Let's pick the `blobs_regular` dataset and learn a graph from the data coordinates.

In [0]:
dataset_name = 'blobs_regular'
data, group = generated_datasets[dataset_name]

In [0]:
ax = scprep.plot.scatter2d(data, c=group, 
                           xlabel='x0', ylabel='x1',
                           title=dataset_name,
                           legend=False)

# change the shape of the axes to avoid distortion
ax.set_aspect(1)

#### Using `gt.Graph` to fit a graph to the data

Here we're plotting all of the edge weights in the graph. Black lines between points denote affinities close to 1; fainter lines represent values closer to 0. (Affinity is a measure of similarity between points. The higher the affinity is, the more similar the points are.
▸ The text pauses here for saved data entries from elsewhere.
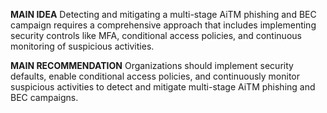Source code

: **MAIN IDEA**
Detecting and mitigating a multi-stage AiTM phishing and BEC campaign requires a comprehensive approach that includes implementing security controls like MFA, conditional access policies, and continuous monitoring of suspicious activities.

**MAIN RECOMMENDATION**
Organizations should implement security defaults, enable conditional access policies, and continuously monitor suspicious activities to detect and mitigate multi-stage AiTM phishing and BEC campaigns.
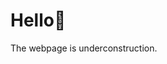 
<html>
<head>
	
</head>
<body>
	<h1>Hello👋 </h1>
	<p>The webpage is underconstruction.</p>
</body>
</html>
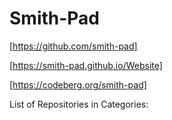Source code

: # Smith-Pad




[https://github.com/smith-pad]

[https://smith-pad.github.io/Website]

[https://codeberg.org/smith-pad]


List of Repositories in Categories:
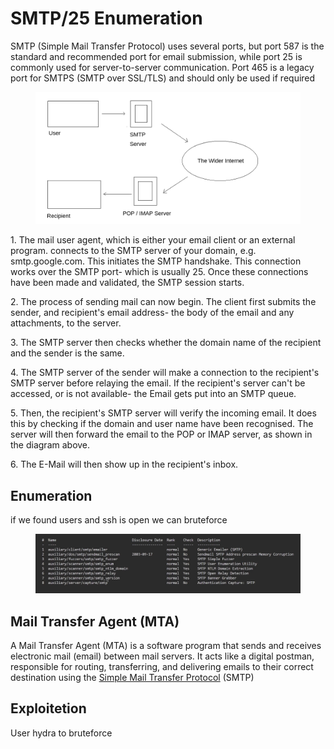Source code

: # SMTP/25 Enumeration

SMTP (Simple Mail Transfer Protocol) uses several ports, but port 587 is the standard and recommended port for email submission, while port 25 is commonly used for server-to-server communication. Port 465 is a legacy port for SMTPS (SMTP over SSL/TLS) and should only be used if required

<figure><img src="../../../../../.gitbook/assets/untitled.png" alt=""><figcaption></figcaption></figure>

1\. The mail user agent, which is either your email client or an external program. connects to the SMTP server of your domain, e.g. smtp.google.com. This initiates the SMTP handshake. This connection works over the SMTP port- which is usually 25. Once these connections have been made and validated, the SMTP session starts.

2\. The process of sending mail can now begin. The client first submits the sender, and recipient's email address- the body of the email and any attachments, to the server.

3\. The SMTP server then checks whether the domain name of the recipient and the sender is the same.

4\. The SMTP server of the sender will make a connection to the recipient's SMTP server before relaying the email. If the recipient's server can't be accessed, or is not available- the Email gets put into an SMTP queue.

5\. Then, the recipient's SMTP server will verify the incoming email. It does this by checking if the domain and user name have been recognised. The server will then forward the email to the POP or IMAP server, as shown in the diagram above.

6\. The E-Mail will then show up in the recipient's inbox.

## Enumeration

if we found users and ssh is open we can bruteforce

<figure><img src="../../../../../.gitbook/assets/image (3) (1) (1) (1) (1).png" alt=""><figcaption></figcaption></figure>

## Mail Transfer Agent (MTA)

A Mail Transfer Agent (MTA) is a software program that sends and receives electronic mail (email) between mail servers. It acts like a digital postman, responsible for routing, transferring, and delivering emails to their correct destination using the [Simple Mail Transfer Protocol](https://www.google.com/search?client=firefox-b-d\&q=Simple+Mail+Transfer+Protocol\&mstk=AUtExfAC8n1ltWg4JF0-1T7RPBYMVFOJvDzN5FoMUC1giF7SSiemMI4JfsmtRYDZezoejmXrPAPHevbtGxYrBbgpWIwcB3fbzy88mEaz95VuTPyPpnJIWIG_dmK3hGWYjfb4_F_STu0Paz8HxilJFp7KfxFkYdrNEURaV9AGhZfxQc5oavtX6Fn9qvsKl1z42M5jj8Qee5294Rj9s73h0XrSbl1n3w\&csui=3\&ved=2ahUKEwje8uL7qK6QAxWpBNsEHRNREKkQgK4QegQIARAE) (SMTP)

## Exploitetion

User hydra to bruteforce
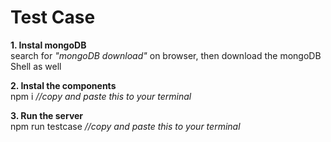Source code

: # Test Case

<strong>1. Instal mongoDB</strong><br>
search for <i>"mongoDB download"</i> on browser, then download the mongoDB Shell as well

<strong>2. Instal the components</strong> <br>
npm i <i>//copy and paste this to your terminal</i>

<strong>3. Run the server</strong> <br>
npm run testcase  <i>//copy and paste this to your terminal</i>
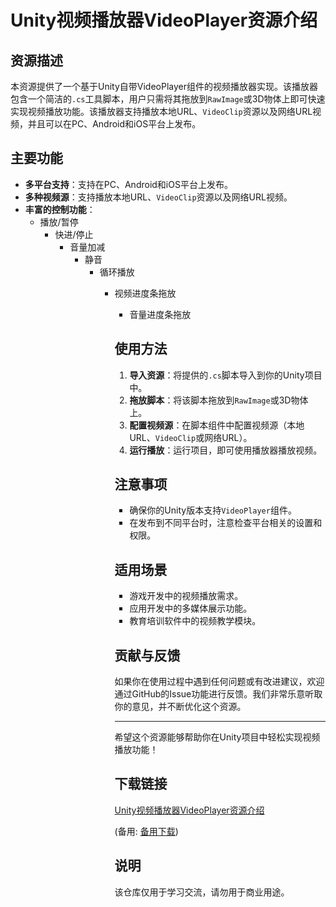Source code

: # Unity视频播放器VideoPlayer资源介绍

## 资源描述

本资源提供了一个基于Unity自带VideoPlayer组件的视频播放器实现。该播放器包含一个简洁的`.cs`工具脚本，用户只需将其拖放到`RawImage`或3D物体上即可快速实现视频播放功能。该播放器支持播放本地URL、`VideoClip`资源以及网络URL视频，并且可以在PC、Android和iOS平台上发布。

## 主要功能

- **多平台支持**：支持在PC、Android和iOS平台上发布。
- **多种视频源**：支持播放本地URL、`VideoClip`资源以及网络URL视频。
- **丰富的控制功能**：
  - 播放/暂停
    - 快进/停止
      - 音量加减
        - 静音
          - 循环播放
            - 视频进度条拖放
              - 音量进度条拖放

              ## 使用方法

              1. **导入资源**：将提供的`.cs`脚本导入到你的Unity项目中。
              2. **拖放脚本**：将该脚本拖放到`RawImage`或3D物体上。
              3. **配置视频源**：在脚本组件中配置视频源（本地URL、`VideoClip`或网络URL）。
              4. **运行播放**：运行项目，即可使用播放器播放视频。

              ## 注意事项

              - 确保你的Unity版本支持`VideoPlayer`组件。
              - 在发布到不同平台时，注意检查平台相关的设置和权限。

              ## 适用场景

              - 游戏开发中的视频播放需求。
              - 应用开发中的多媒体展示功能。
              - 教育培训软件中的视频教学模块。

              ## 贡献与反馈

              如果你在使用过程中遇到任何问题或有改进建议，欢迎通过GitHub的Issue功能进行反馈。我们非常乐意听取你的意见，并不断优化这个资源。

              ---

              希望这个资源能够帮助你在Unity项目中轻松实现视频播放功能！

              ## 下载链接
              [Unity视频播放器VideoPlayer资源介绍](https://pan.quark.cn/s/80233e93ef9d) 

              (备用: [备用下载](https://pan.baidu.com/s/1GlABMZim1Y4x9hsuFHg2vQ?pwd=1234))

              ## 说明

              该仓库仅用于学习交流，请勿用于商业用途。
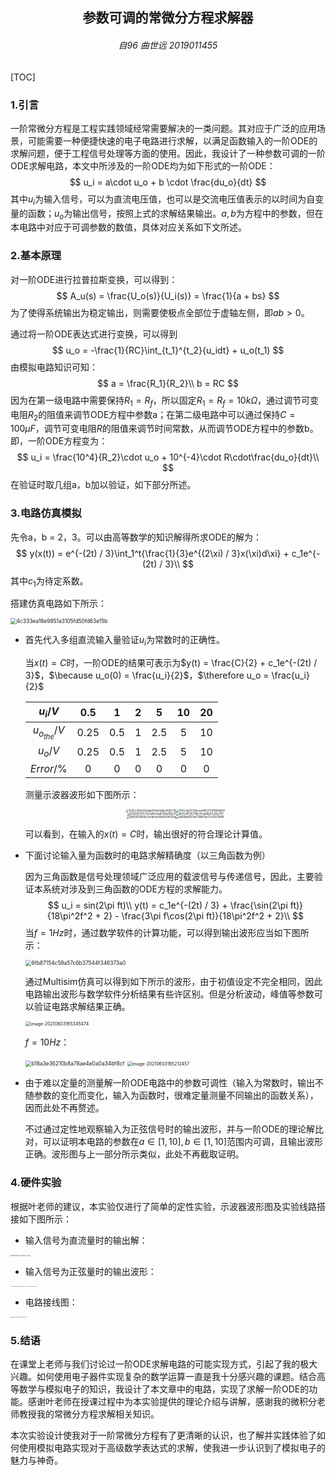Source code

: <h2  align = "center" >参数可调的常微分方程求解器</h2>

<h6 align = "center">自96 曲世远 2019011455</h6>

[TOC]

### 1.引言

一阶常微分方程是工程实践领域经常需要解决的一类问题。其对应于广泛的应用场景，可能需要一种便捷快速的电子电路进行求解，以满足函数输入的一阶ODE的求解问题，便于工程信号处理等方面的使用。因此，我设计了一种参数可调的一阶ODE求解电路，本文中所涉及的一阶ODE均为如下形式的一阶ODE：
$$
u_i = a\cdot u_o + b \cdot \frac{du_o}{dt}
$$
其中$u_i$为输入信号，可以为直流电压值，也可以是交流电压值表示的以时间为自变量的函数；$u_o$为输出信号，按照上式的求解结果输出。$a, b$为方程中的参数，但在本电路中对应于可调参数的数值，具体对应关系如下文所述。

### 2.基本原理

对一阶ODE进行拉普拉斯变换，可以得到：
$$
A_u(s) = \frac{U_o(s)}{U_i(s)} = \frac{1}{a + bs}
$$
为了使得系统输出为稳定输出，则需要使极点全部位于虚轴左侧，即$ab > 0$。

通过将一阶ODE表达式进行变换，可以得到
$$
u_o = -\frac{1}{RC}\int_{t_1}^{t_2}{u_idt} + u_o(t_1)
$$
由模拟电路知识可知：
$$
a = \frac{R_1}{R_2}\\
b = RC
$$
因为在第一级电路中需要保持$R_1 = R_f$，所以固定$R_1 = R_f = 10k\Omega$，通过调节可变电阻$R_2$的阻值来调节ODE方程中参数a；在第二级电路中可以通过保持$C = 100\mu F$，调节可变电阻$R$的阻值来调节时间常数，从而调节ODE方程中的参数b。即，一阶ODE方程变为：
$$
u_i = \frac{10^4}{R_2}\cdot u_o + 10^{-4}\cdot R\cdot\frac{du_o}{dt}\\ 
$$
在验证时取几组a，b加以验证，如下部分所述。



### 3.电路仿真模拟

先令a，b = 2，3。可以由高等数学的知识解得所求ODE的解为：
$$
y(x(t)) = e^{-(2t) / 3}\int_1^t{\frac{1}{3}e^{(2\xi) / 3}x(\xi)d\xi} + c_1e^{-(2t) / 3}\\
$$
其中$c_1$为待定系数。

搭建仿真电路如下所示：

<img src="综合论文_2019011455.assets/4c333ea18e9851a3105fd50fd63e15b.png" alt="4c333ea18e9851a3105fd50fd63e15b" style="zoom:60%;" />

- 首先代入多组直流输入量验证$u_i$为常数时的正确性。

  当$x(t) = C$时，一阶ODE的结果可表示为$y(t) = \frac{C}{2} + c_1e^{-(2t) / 3}$，$\because u_o(0) = \frac{u_i}{2}$，$\therefore u_o = \frac{u_i}{2}$

  |     $u_i/V$     | 0.5  |  1   |  2   |  5   |  10  |  20  |
  | :-------------: | :--: | :--: | :--: | :--: | :--: | :--: |
  | $u_{o_{the}}/V$ | 0.25 | 0.5  |  1   | 2.5  |  5   |  10  |
  |     $u_o/V$     | 0.25 | 0.5  |  1   | 2.5  |  5   |  10  |
  |   $Error/\%$    |  0   |  0   |  0   |  0   |  0   |  0   |

  测量示波器波形如下图所示：

  <center><img src="综合论文_2019011455.assets/1b35c30fe002abb05fe64dbb24df270.png" alt="1b35c30fe002abb05fe64dbb24df270" style="zoom:30%;" /><img src="综合论文_2019011455.assets/f397c9a3571bbca4d05313d1999d851.png" alt="f397c9a3571bbca4d05313d1999d851" style="zoom:30%;" /></center>

  <center><img src="综合论文_2019011455.assets/f05800747cf3e2d8c1ea8594a99b21f.png" alt="f05800747cf3e2d8c1ea8594a99b21f" style="zoom:30%;" /><img src="综合论文_2019011455.assets/8e151d1135176bc11ca86b67c80e797.png" alt="8e151d1135176bc11ca86b67c80e797" style="zoom:30%;" /></center>

  <center><img src="综合论文_2019011455.assets/9d95912668e2e4defacffba1904530a.png" alt="9d95912668e2e4defacffba1904530a" style="zoom:30%;" /><img src="综合论文_2019011455.assets/dd08bd697dd738bf7ae72c16012ff46.png" alt="dd08bd697dd738bf7ae72c16012ff46" style="zoom:30%;" /></center>

  可以看到，在输入的$x(t) = C$时，输出很好的符合理论计算值。

- 下面讨论输入量为函数时的电路求解精确度（以三角函数为例）

  因为三角函数是信号处理领域广泛应用的载波信号与传递信号，因此，主要验证本系统对涉及到三角函数的ODE方程的求解能力。
  $$
  u_i = sin(2\pi ft)\\
  y(t) = c_1e^{-(2t) / 3} + \frac{\sin(2\pi ft)}{18\pi^2f^2 + 2} - \frac{3\pi f\cos(2\pi ft)}{18\pi^2f^2 + 2}\\
  $$
  当$f= 1Hz$时，通过数学软件的计算功能，可以得到输出波形应当如下图所示：

  <img src="综合论文_2019011455.assets/6fb87154c59a57c6b37544f346373a0.jpg" alt="6fb87154c59a57c6b37544f346373a0" style="zoom:60%;" />

  通过Multisim仿真可以得到如下所示的波形，由于初值设定不完全相同，因此电路输出波形与数学软件分析结果有些许区别。但是分析波动，峰值等参数可以验证电路求解结果正确。

  <img src="综合论文_2019011455.assets/image-20210603165345474.png" alt="image-20210603165345474" style="zoom:50%;" />

  $f = 10Hz$：

  <img src="综合论文_2019011455.assets/b18a3e36210b8a78ae4e0a0a34bf8cf.jpg" alt="b18a3e36210b8a78ae4e0a0a34bf8cf" style="zoom:60%;" />

  <img src="综合论文_2019011455.assets/image-20210603165212457.png" alt="image-20210603165212457" style="zoom:50%;" />

- 由于难以定量的测量解一阶ODE电路中的参数可调性（输入为常数时，输出不随参数的变化而变化，输入为函数时，很难定量测量不同输出的函数关系），因而此处不再赘述。

  不过通过定性地观察输入为正弦信号时的输出波形，并与一阶ODE的理论解比对，可以证明本电路的参数在$a\in[1, 10], b\in [1,10]$范围内可调，且输出波形正确。波形图与上一部分所示类似，此处不再截取证明。

### 4.硬件实验

根据叶老师的建议，本实验仅进行了简单的定性实验，示波器波形图及实验线路搭接如下图所示：

- 输入信号为直流量时的输出解：

<img src="综合论文_2019011455.assets/566fe46ff62c3a4db1c642b0eabe505.jpg" alt="566fe46ff62c3a4db1c642b0eabe505" style="zoom:12%;" />

- 输入信号为正弦量时的输出波形：

<img src="综合论文_2019011455.assets/5bce508fb9b265b2e4bb0bd9868ce61.jpg" alt="5bce508fb9b265b2e4bb0bd9868ce61" style="zoom:8%;" /><img src="综合论文_2019011455.assets/a11783237ceabed9ba15ee64abe25ce.jpg" alt="a11783237ceabed9ba15ee64abe25ce" style="zoom:8%;" />

- 电路接线图：

<img src="综合论文_2019011455.assets/5e94fb62d36e1b8a9c351a6b5cfeea8.jpg" alt="5e94fb62d36e1b8a9c351a6b5cfeea8" style="zoom:10%;" />

### 5.结语

在课堂上老师与我们讨论过一阶ODE求解电路的可能实现方式，引起了我的极大兴趣。如何使用电子器件实现复杂的数学运算一直是我十分感兴趣的课题。结合高等数学与模拟电子的知识，我设计了本文章中的电路，实现了求解一阶ODE的功能。感谢叶老师在授课过程中为本实验提供的理论介绍与讲解，感谢我的微积分老师教授我的常微分方程求解相关知识。

本次实验设计使我对于一阶常微分方程有了更清晰的认识，也了解并实践体验了如何使用模拟电路实现对于高级数学表达式的求解，使我进一步认识到了模拟电子的魅力与神奇。

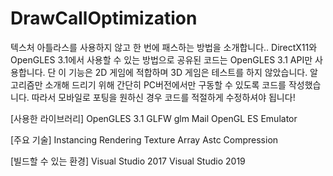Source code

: # DrawCallOptimization
텍스처 아틀라스를 사용하지 않고 한 번에 패스하는 방법을 소개합니다..
DirectX11와 OpenGLES 3.1에서 사용할 수 있는 방법으로 공유된 코드는 OpenGLES 3.1 API만 사용합니다.
단 이 기능은 2D 게임에 적합하며 3D 게임은 테스트를 하지 않았습니다.
알고리즘만 소개해 드리기 위해 간단히 PC버전에서만 구동할 수 있도록 코드를 작성했습니다.
따라서 모바일로 포팅을 원하신 경우 코드를 적절하게 수정하셔야 됩니다!

[사용한 라이브러리]
OpenGLES 3.1
GLFW
glm
Mail OpenGL ES Emulator

[주요 기술]
Instancing Rendering
Texture Array
Astc Compression

[빌드할 수 있는 환경]
Visual Studio 2017
Visual Studio 2019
Two points that are the same will have affinity equal to 1.) Drawing every line is slow, so we're only dealing with a few points.

In [0]:
G = gt.Graph(data, knn=5)

# This code draws the nodes of the graph
ax = scprep.plot.scatter2d(data, c=group, 
                           xlabel='x0', ylabel='x1',
                           title=dataset_name, figsize=(8,6),
                           legend=False)

# This block of code draws lines between each point and its neighbors
for i in range(data.shape[0]-1):
    for j in range(i+1, data.shape[0]):
        affinity = G.kernel[i,j]
        if affinity > 0:
            ax.plot(data[[i,j],0], data[[i,j],1],
                    color='black', alpha=affinity, zorder=0)
    
ax.set_aspect(1)
plt.tight_layout()

### See how changing graph parameters affects connectivity

In [0]:
G = gt.Graph(data, knn=10)

# This code draws the nodes of the graph
ax = scprep.plot.scatter2d(data, c=group, 
                      xlabel='x0', ylabel='x1',
                      title=dataset_name, figsize=(8,6),
                      legend=False)

# This block of code draws lines between each point and its neighbors
for i in range(data.shape[0]-1):
    for j in range(i+1, data.shape[0]):
        affinity = G.kernel[i,j]
        if affinity > 0:
            ax.plot(data[[i,j],0], data[[i,j],1],
                    color='black', alpha=affinity, zorder=0)
    
ax.set_aspect(1)
plt.tight_layout()

### Exercise - graph parameter tuning

In this exercise, we are going to practice learning a graph from synthetic data and see how changing parameters about the data and the graph parameters change the results of the graph.

Each individual per group should:
1. Pick a dataset (each person should select a different one and not the `blobs_regular`)
2. Copy the code into the following cell
3. Change the parameters for learning the graph (`knn`)
4. Plot the data and determine if the graph looks good (i.e. groups are not connected)
5. Duplicate the code block
6. Change the data generation parameters(`n_samples` and `noise`)
7. Change the graph parameters until you are satisfied with the new graph

Consult the following link for more information about dataset parameters: https://scikit-learn.org/0.16/datasets/index.html#sample-generators

**Note: if you create a graph with too many connections, drawing all the edges will be very slow!**

In [0]:
# =======
# Copy + paste the code for generating your chosen dataset below here





#========

G = gt.Graph(data, knn=10)


# ======
# Plotting the graph
# ======

# This code draws the nodes of the graph
ax = scprep.plot.scatter2d(data, c=group, 
                      xlabel='x0', ylabel='x1',
                      title=dataset_name, figsize=(8,6),
                      legend=False)

# This block of code draws lines between each point and its neighbors
for i in range(data.shape[0]-1):
    for j in range(i+1, data.shape[0]):
        affinity = G.kernel[i,j]
        if affinity > 0:
            ax.plot(data[[i,j],0], data[[i,j],1],
                    color='black', alpha=affinity, zorder=0)
    
ax.set_aspect(1)
plt.tight_layout()

### Discussion
1. If you add noise, how does that affect your choice of `knn`?
2. If you add points, how does that affect your choice of `knn`?
3. Which dataset in your group was the easiest learn a graph from?